Omit the images and retype the records verbatim.

>>>

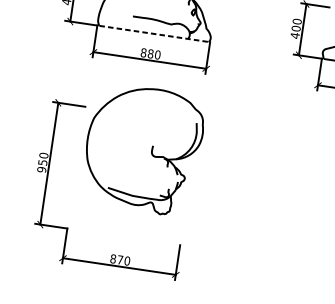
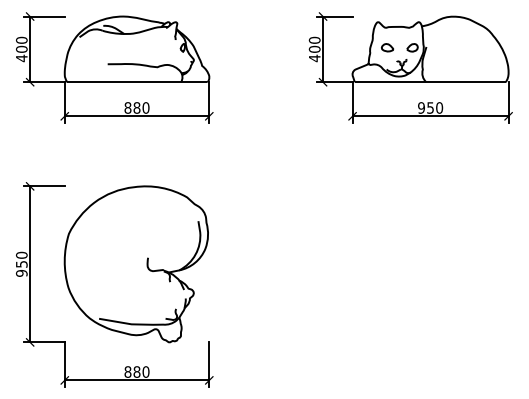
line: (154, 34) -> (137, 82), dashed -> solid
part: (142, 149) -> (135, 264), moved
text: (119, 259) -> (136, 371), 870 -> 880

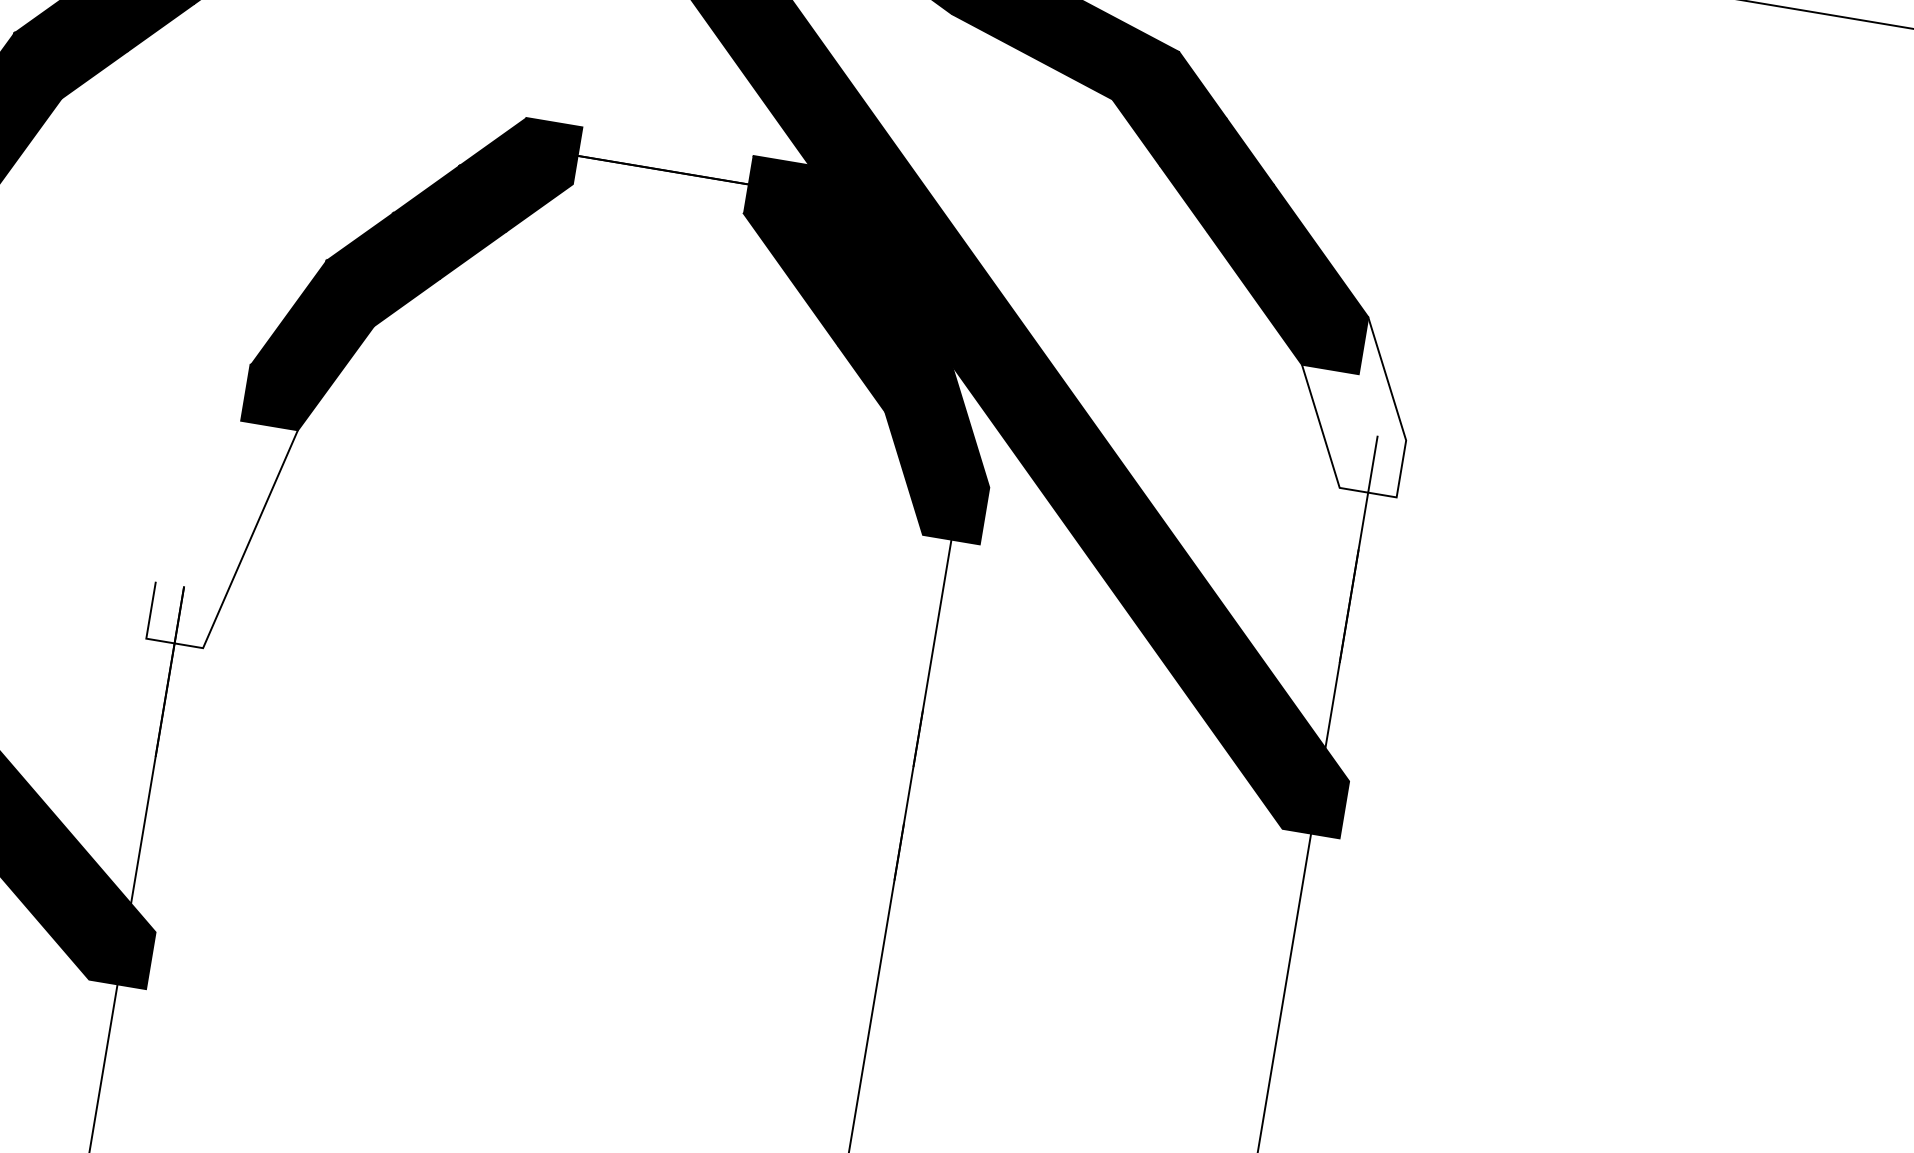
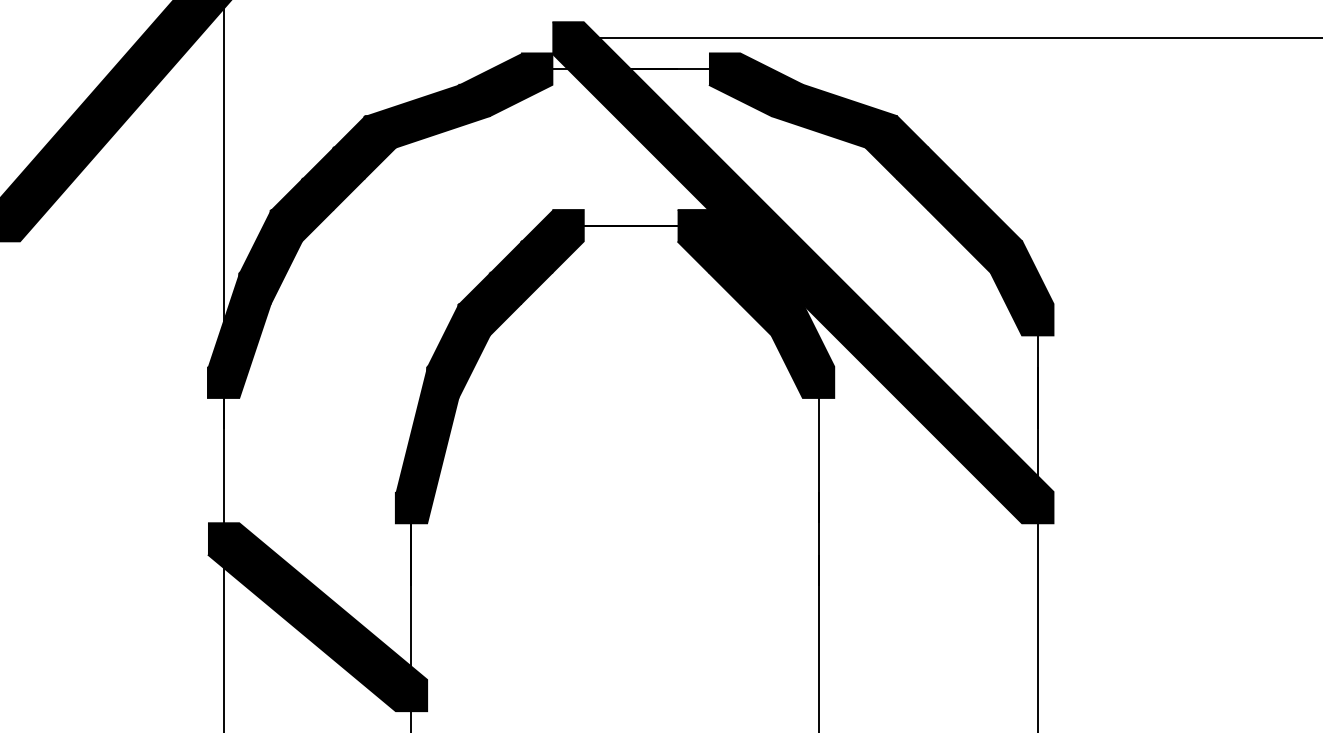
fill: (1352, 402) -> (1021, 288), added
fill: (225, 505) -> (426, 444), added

<<<

» WRITTEN RESPONSE
line: (154, 34) -> (137, 82), dashed -> solid
part: (142, 149) -> (135, 264), moved
text: (119, 259) -> (136, 371), 870 -> 880

fill: (1352, 402) -> (1021, 288), added
fill: (225, 505) -> (426, 444), added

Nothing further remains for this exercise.